Seven Vanderbilt faculty members elected as fellows in prominent psychological science associationsby Bonnie Ertelt Nov. 23, 2020, 5:00 PM
Seven Vanderbilt faculty recently were elected as fellows in the Association for Psychological Science and the American Psychological Association. Six are in the Department of Psychology and Human Development at Vanderbilt Peabody College of education and human development, and one is in the Department of Psychological Sciences in the Vanderbilt College of Arts and Science.
Six were selected as APS fellows after being nominated in the spring and summer. The status of fellow is awarded to APS members who have made outstanding contributions to the science of psychology in the areas of research, teaching, service and application. Fellow status is typically awarded for scientific contributions but may also be awarded for exceptional contributions to the field through the development of research opportunities and settings. Candidates are considered after 10 years of postdoctoral contributions.

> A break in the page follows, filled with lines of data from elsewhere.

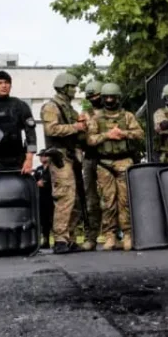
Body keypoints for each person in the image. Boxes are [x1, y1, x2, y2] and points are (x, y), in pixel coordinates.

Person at [87, 83, 144, 251]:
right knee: (108, 201)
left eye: (113, 97)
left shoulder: (127, 117)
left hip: (124, 161)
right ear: (103, 98)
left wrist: (124, 134)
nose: (110, 100)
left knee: (124, 201)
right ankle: (110, 235)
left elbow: (139, 134)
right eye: (107, 98)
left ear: (118, 98)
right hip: (104, 164)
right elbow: (90, 140)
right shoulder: (96, 118)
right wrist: (107, 135)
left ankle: (127, 234)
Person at [41, 72, 88, 255]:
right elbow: (51, 129)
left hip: (72, 156)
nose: (75, 90)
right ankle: (60, 239)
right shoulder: (51, 107)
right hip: (59, 157)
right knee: (64, 196)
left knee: (75, 199)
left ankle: (70, 238)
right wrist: (75, 127)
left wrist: (84, 126)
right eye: (72, 87)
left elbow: (79, 135)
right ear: (64, 87)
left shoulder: (70, 109)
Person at [0, 70, 37, 173]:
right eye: (0, 83)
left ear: (11, 85)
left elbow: (30, 134)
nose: (4, 86)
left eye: (7, 82)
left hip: (18, 162)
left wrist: (29, 159)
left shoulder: (20, 105)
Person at [80, 79, 103, 251]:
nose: (95, 98)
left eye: (98, 95)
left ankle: (115, 234)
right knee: (90, 200)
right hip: (89, 158)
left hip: (108, 158)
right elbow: (80, 138)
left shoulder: (115, 112)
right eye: (92, 96)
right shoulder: (85, 113)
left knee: (114, 199)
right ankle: (91, 237)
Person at [34, 150, 54, 249]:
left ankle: (59, 240)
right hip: (41, 198)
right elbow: (34, 181)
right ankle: (45, 240)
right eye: (40, 156)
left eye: (44, 156)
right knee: (43, 220)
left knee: (53, 219)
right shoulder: (38, 169)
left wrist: (44, 183)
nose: (42, 158)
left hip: (52, 197)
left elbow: (50, 181)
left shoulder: (53, 168)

Kathryn Humphreys, assistant professor of psychology and human development
Humphreys has expertise in infant and early childhood mental health. Her research focuses on characterizing the early environment and examining links to later life outcomes.
Bethany Rittle-Johnson, professor of psychology and holder of the Anita S. and Antonio M. Gotto Chair in Child Development
Rittle-Johnson has specific interests in how children learn problem-solving procedures and key concepts in mathematics. Her research focuses on understanding how knowledge change occurs. She also is chair of the Department of Psychology and Human Development.
Megan Saylor, professor of psychology and human development
Saylor focuses her research on how children learn about language and the mind. In recent studies she has looked at the intersection between language and representation.
Georgene Troseth, associate professor of psychology
Troseth conducts research focusing on young children’s symbolic development, including their understanding of representational artifacts and media (e.g., pictures, video images, touchscreens, scale models) and of the intent to symbolize.
Jennifer Trueblood, associate professor of psychology, College of Arts and Science
Trueblood’s research takes a joint experimental and computational modeling approach to study human judgment, decision-making, reasoning and memory.
Duane Watson, professor of psychology and human development and holder of a Frank W. Mayborn Chair
Watson conducts research focusing on the cognitive processes that underlie interactions between speakers and listeners. In particular, he focuses on how gesture, pitch, rhythm and emphasis in speech is used in communication.
Sonya Sterba, associate professor of psychology and human development at Peabody, was elected as a 2020 fellow of the American Psychological Association in Division 5, Quantitative and Qualitative Methods. Fellow status with the APA requires that a researcher’s work have had a national impact on the discipline beyond a local, state or regional level. Sterba conducts research on latent variable models for longitudinal and cross-sectional data, mixture models and multilevel models, with a focus on advancing developmental psychopathology research.
“Vanderbilt is known worldwide as a leader in educational neuroscience, human development and psychology,” said Vice Provost for Research Padma Raghavan. “I am delighted that these seven exceptional faculty are receiving the recognition they deserve for their pathbreaking contributions to advance our understanding of the human mind, behavior and development.”